● **PROBLEM REQUIREMENTS**:
Somewhere below are a line with "index pip: (801, 843)" and a later line with "wrist: (673, 999)". Output exactly those lines and all lines between them.

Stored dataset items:
-=-=-

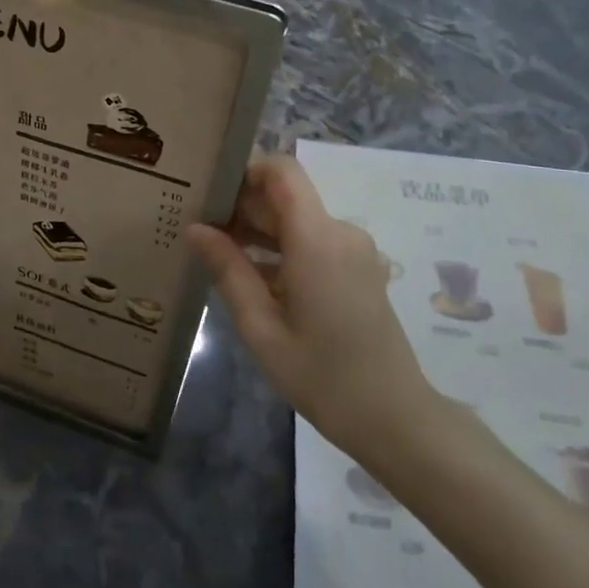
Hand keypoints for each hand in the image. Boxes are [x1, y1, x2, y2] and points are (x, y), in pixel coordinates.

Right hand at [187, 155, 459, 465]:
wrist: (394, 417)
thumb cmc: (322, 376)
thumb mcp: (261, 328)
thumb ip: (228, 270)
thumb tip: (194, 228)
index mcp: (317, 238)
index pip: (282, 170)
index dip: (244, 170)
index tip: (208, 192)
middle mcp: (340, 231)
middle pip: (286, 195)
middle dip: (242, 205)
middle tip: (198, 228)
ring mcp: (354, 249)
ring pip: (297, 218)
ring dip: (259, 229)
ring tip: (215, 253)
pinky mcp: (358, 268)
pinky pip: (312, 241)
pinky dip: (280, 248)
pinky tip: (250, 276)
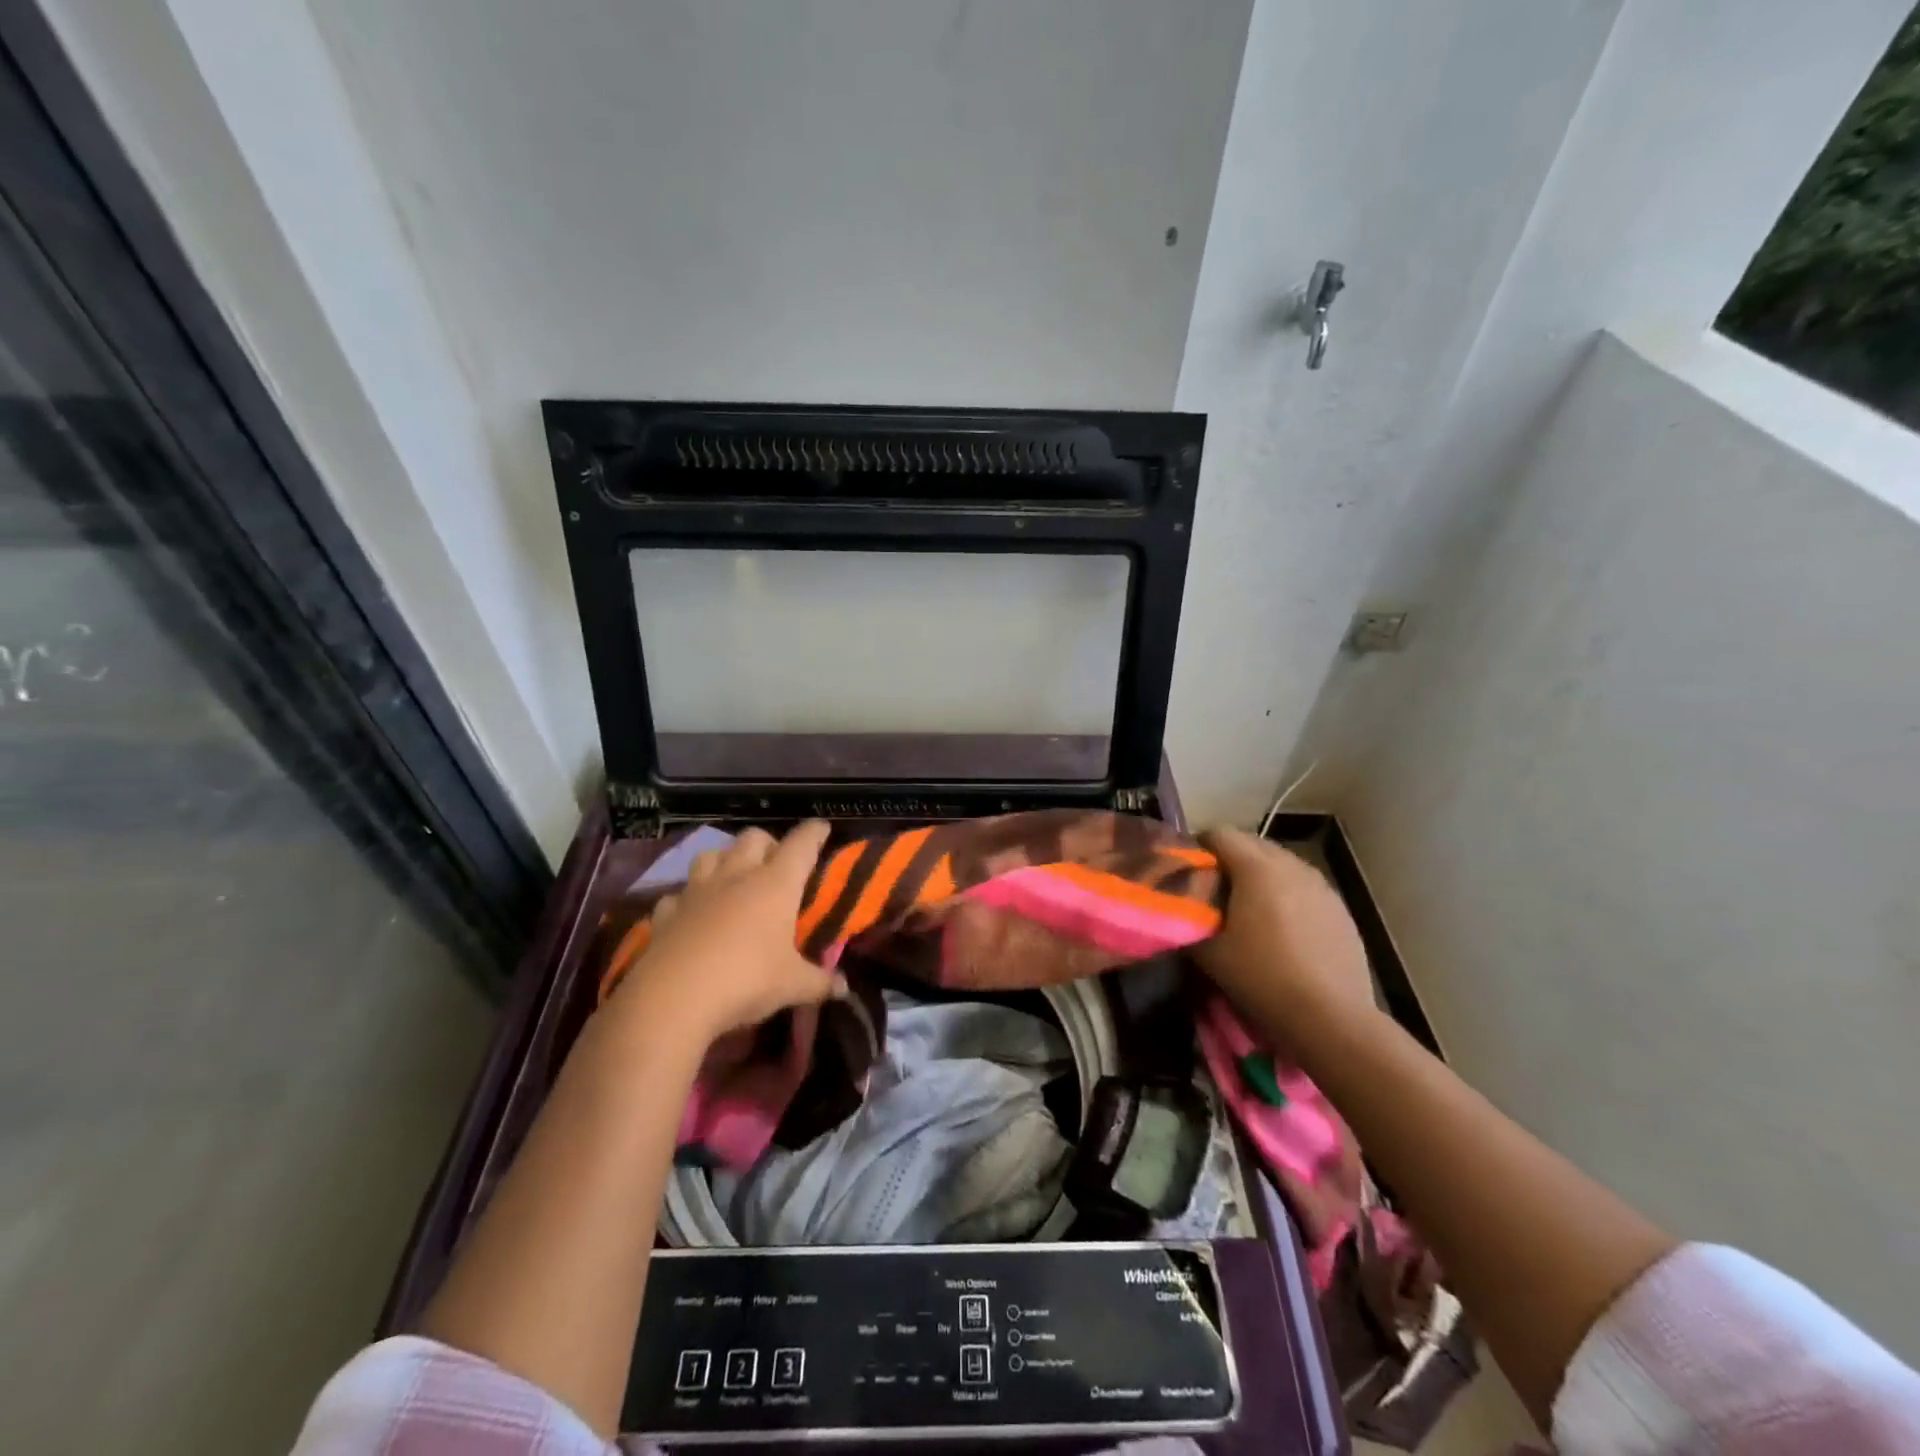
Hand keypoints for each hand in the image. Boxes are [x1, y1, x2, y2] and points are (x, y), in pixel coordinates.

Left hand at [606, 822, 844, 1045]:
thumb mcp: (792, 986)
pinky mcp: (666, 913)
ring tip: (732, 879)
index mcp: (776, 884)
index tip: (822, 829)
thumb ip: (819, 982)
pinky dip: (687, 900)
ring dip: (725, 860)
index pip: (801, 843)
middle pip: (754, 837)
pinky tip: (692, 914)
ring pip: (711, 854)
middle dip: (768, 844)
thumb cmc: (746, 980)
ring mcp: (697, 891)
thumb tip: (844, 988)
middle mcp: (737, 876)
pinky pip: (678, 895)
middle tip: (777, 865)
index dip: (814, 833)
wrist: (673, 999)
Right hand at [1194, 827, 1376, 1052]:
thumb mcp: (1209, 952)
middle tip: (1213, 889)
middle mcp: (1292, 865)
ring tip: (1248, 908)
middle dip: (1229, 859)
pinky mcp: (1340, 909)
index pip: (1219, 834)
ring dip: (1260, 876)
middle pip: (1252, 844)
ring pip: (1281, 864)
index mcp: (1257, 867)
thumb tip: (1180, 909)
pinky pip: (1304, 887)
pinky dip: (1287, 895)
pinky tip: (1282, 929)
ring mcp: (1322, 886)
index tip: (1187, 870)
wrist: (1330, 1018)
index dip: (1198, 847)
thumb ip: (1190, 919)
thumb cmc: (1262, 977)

-=-=-

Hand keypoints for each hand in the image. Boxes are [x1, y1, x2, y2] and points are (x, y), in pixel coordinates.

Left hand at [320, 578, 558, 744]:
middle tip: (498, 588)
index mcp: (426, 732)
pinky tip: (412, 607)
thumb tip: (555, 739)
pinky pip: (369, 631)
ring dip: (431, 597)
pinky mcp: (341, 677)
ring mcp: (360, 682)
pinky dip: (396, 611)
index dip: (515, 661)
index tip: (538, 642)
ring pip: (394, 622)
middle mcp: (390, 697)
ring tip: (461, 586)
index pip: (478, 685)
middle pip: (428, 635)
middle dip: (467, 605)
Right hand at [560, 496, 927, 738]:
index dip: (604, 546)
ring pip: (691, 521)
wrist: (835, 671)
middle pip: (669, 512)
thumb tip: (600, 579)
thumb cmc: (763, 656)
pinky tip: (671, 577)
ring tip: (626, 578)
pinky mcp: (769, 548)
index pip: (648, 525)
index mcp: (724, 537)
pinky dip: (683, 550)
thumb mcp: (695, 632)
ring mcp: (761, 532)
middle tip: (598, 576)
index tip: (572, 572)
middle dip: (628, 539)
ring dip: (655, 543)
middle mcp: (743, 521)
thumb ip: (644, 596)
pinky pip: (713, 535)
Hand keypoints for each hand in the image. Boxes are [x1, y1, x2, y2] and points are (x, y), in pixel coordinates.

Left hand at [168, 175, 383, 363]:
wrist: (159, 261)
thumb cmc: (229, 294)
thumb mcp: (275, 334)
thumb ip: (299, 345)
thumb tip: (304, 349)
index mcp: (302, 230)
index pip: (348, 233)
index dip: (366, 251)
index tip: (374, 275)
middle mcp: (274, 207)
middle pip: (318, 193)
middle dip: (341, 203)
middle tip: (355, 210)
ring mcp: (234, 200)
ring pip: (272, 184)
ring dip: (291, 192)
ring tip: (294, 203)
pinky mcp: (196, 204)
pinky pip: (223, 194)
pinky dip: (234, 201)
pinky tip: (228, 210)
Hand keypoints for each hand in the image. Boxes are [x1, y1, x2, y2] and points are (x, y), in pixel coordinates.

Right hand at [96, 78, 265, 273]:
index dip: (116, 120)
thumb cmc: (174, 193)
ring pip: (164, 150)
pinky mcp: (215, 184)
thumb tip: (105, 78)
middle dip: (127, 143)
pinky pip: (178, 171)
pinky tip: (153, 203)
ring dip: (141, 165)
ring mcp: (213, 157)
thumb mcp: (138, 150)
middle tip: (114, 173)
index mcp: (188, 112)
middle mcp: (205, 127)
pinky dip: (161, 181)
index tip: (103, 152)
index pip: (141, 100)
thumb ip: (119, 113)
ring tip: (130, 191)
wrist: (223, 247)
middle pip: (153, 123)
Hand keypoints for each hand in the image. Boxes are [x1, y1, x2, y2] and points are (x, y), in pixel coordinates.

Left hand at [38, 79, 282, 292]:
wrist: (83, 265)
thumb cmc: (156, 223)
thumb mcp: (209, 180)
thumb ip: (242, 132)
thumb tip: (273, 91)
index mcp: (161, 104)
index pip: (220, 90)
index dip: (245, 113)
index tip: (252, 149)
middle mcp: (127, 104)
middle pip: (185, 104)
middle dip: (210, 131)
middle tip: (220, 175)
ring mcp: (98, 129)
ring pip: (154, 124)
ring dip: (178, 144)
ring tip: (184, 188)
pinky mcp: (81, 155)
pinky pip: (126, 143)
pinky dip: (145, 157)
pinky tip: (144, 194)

-=-=-

● **ANSWER BOX**:
index pip: (801, 843)
middle pip: (754, 837)
pinky tip: (692, 914)
ring pip: (711, 854)
middle dip: (768, 844)
thumb cmc: (746, 980)
ring mcp: (697, 891)
thumb tip: (844, 988)
middle mcp: (737, 876)
pinky pip: (678, 895)
middle tip: (777, 865)
index dip: (814, 833)
wrist: (673, 999)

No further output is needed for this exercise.